Which is to say that with an iterative, human-computer interaction (HCI), that is back-ended by a GPT (API) algorithm which can learn from the conversation and perhaps be enhanced by RAG (retrieval augmented generation) of code AND documentation (AKA prompt engineering), results beyond the average intern-engineer pair are not easily achievable, but increasingly probable given how both humans and computers are learning iteratively as we interact with emergent technology.

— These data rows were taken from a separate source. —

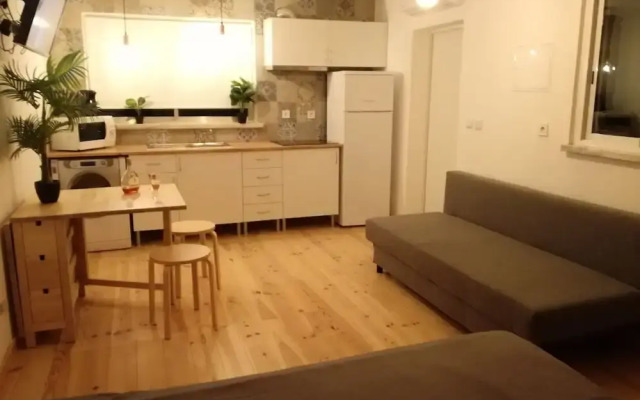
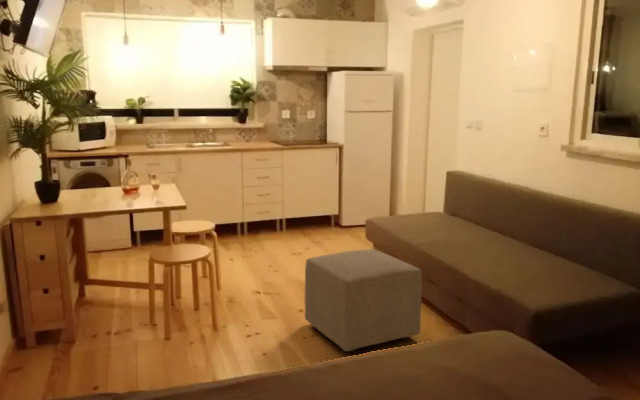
+ ottoman [304,248,423,353]
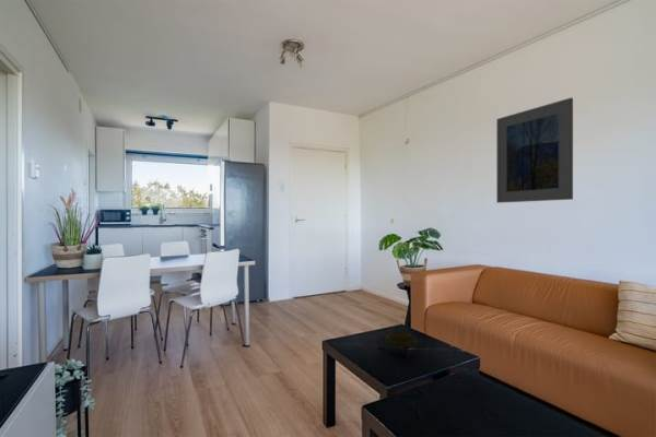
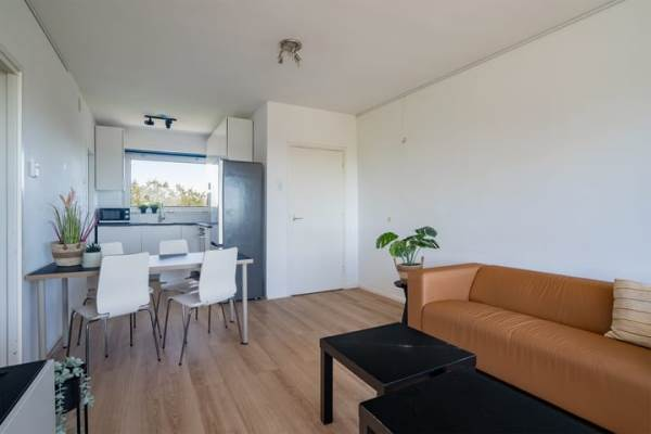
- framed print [495,96,574,204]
- decorative bowl [377,330,419,362]
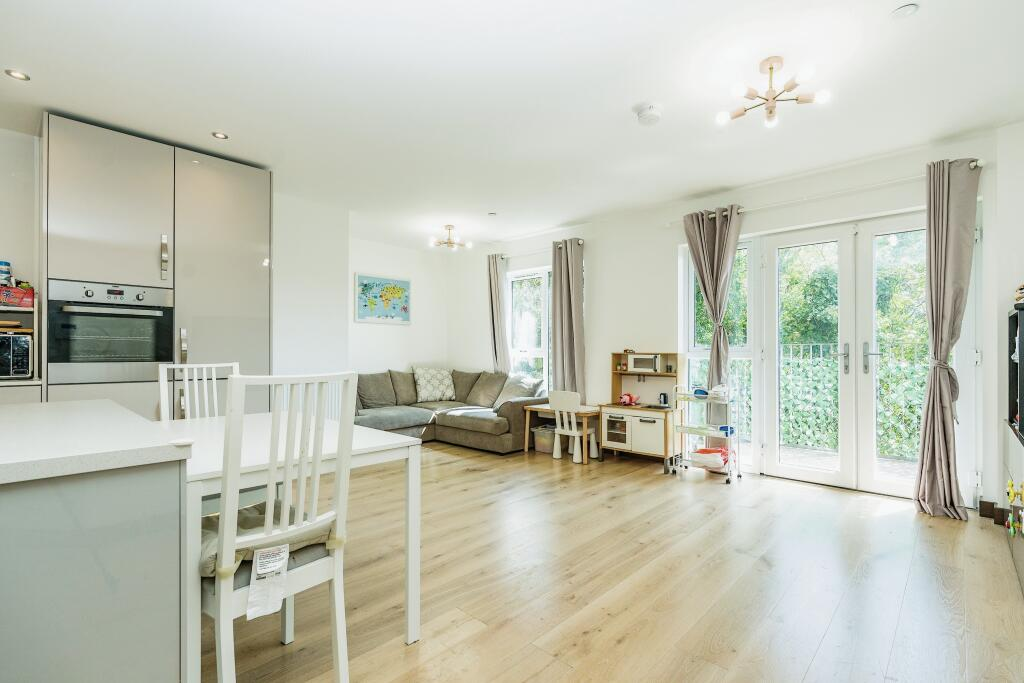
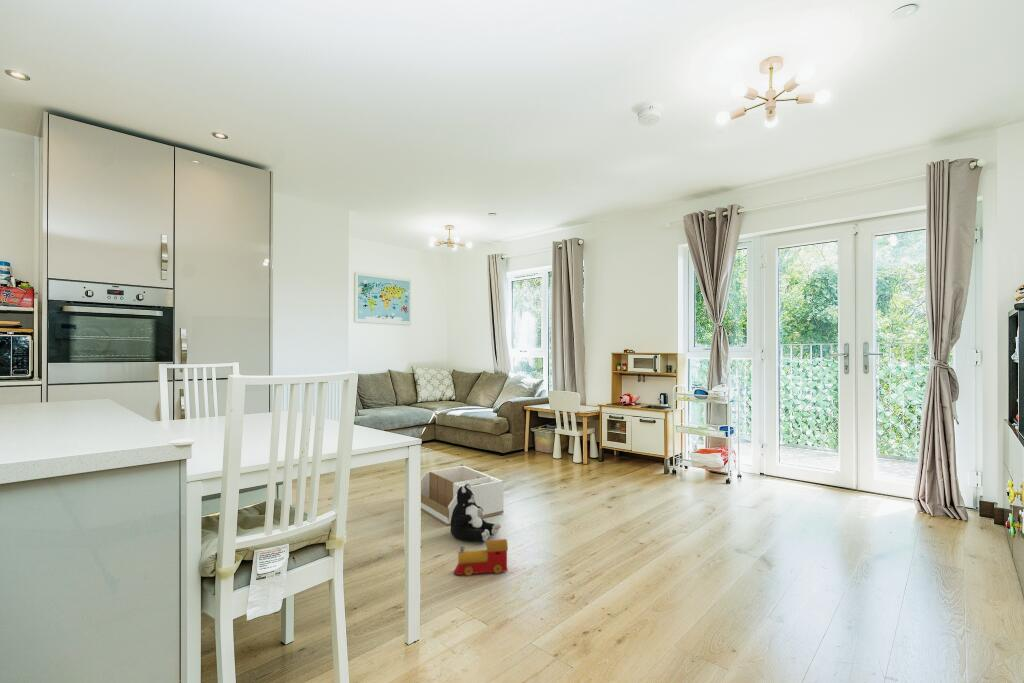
+ plush toy [449,484,502,543]
+ storage bin [420,463,505,527]
+ toy train [453,538,509,577]
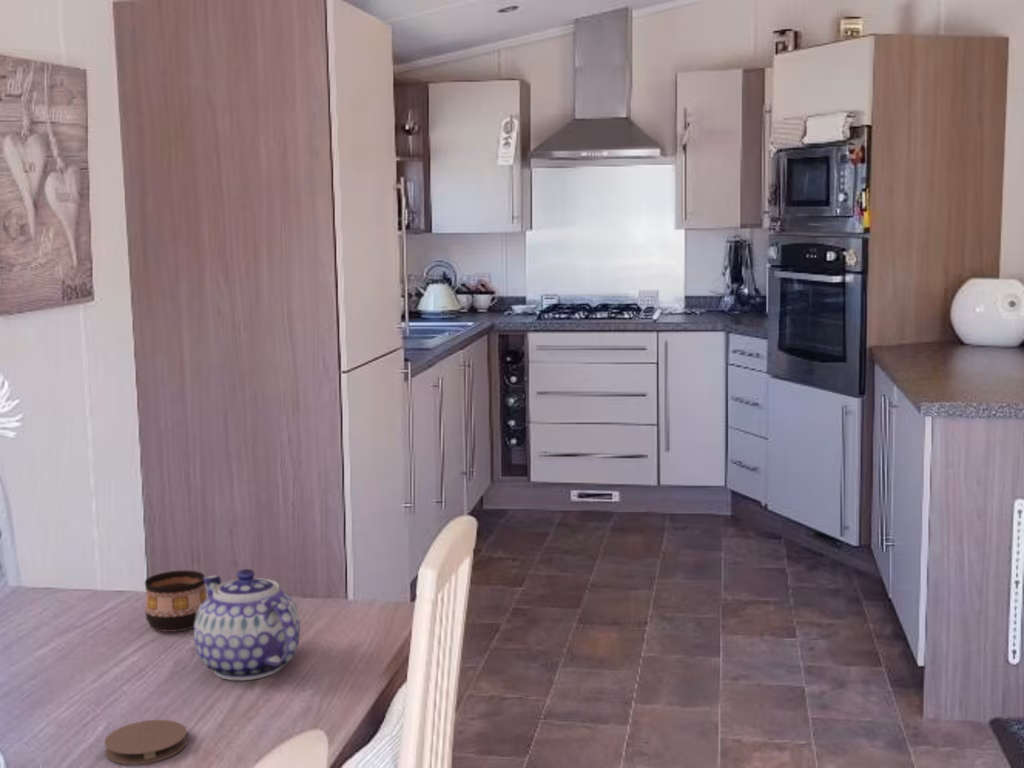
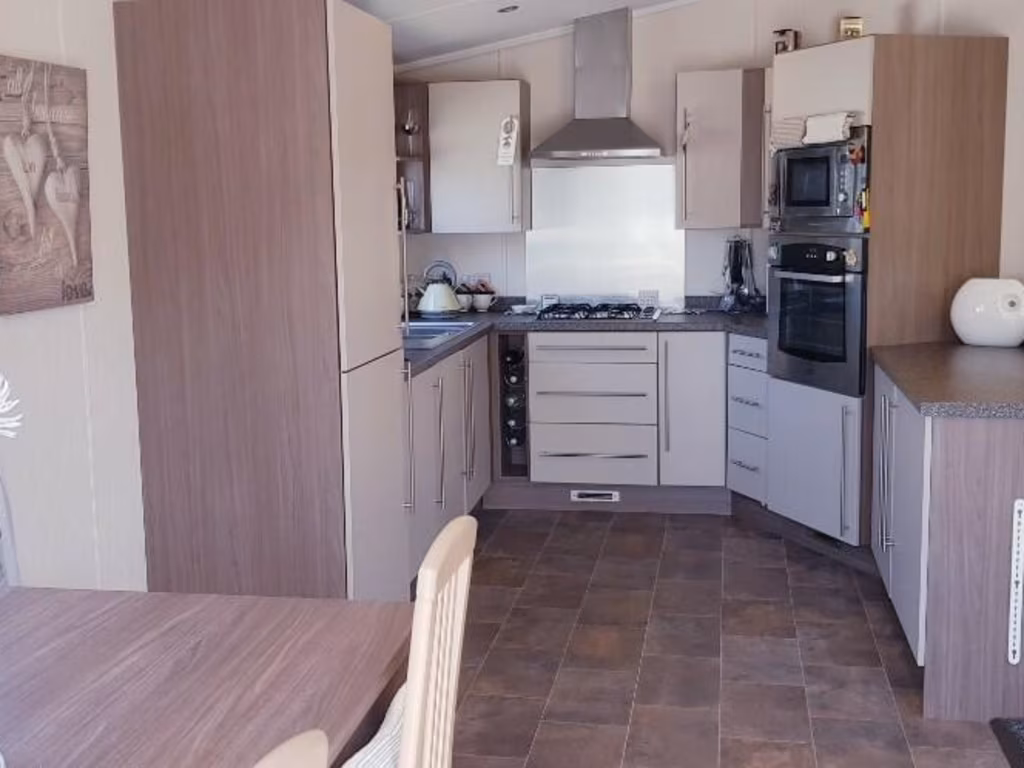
- teapot [193,568,301,681]
- coaster [103,719,188,765]
- cup [144,569,208,633]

The key is that realizing that the computer can generate code, but that code is going to be frequently bad, if not hallucinatory in its compilability and perhaps computability and therefore, the human MUST play a DevOps or SRE or tech writer role pairing with the computer to produce better code, faster and cheaper.
Subtract either the computer or the human and you wind up with the same old, same old. I think what we want is GPT-backed metaprogramming produce white box tests precisely because it can see into the design and prove the code works before the code is shared with the human.
I don't know about you, but I'd trust AI a lot further if anything it generated was provable BEFORE it reached my cursor, not after.
The same is true here today.
Why doesn't every GPT interaction on the planet, when it generates code, simply generate white box tests proving that the code "works" and produces "expected results" to reach consensus with the human in its "pairing"?
I'm still guessing. I've posed this question to every team I've interacted with since this emerged, which includes many names you'd recognize.
Not trivial, but increasingly straightforward given the tools and the talent.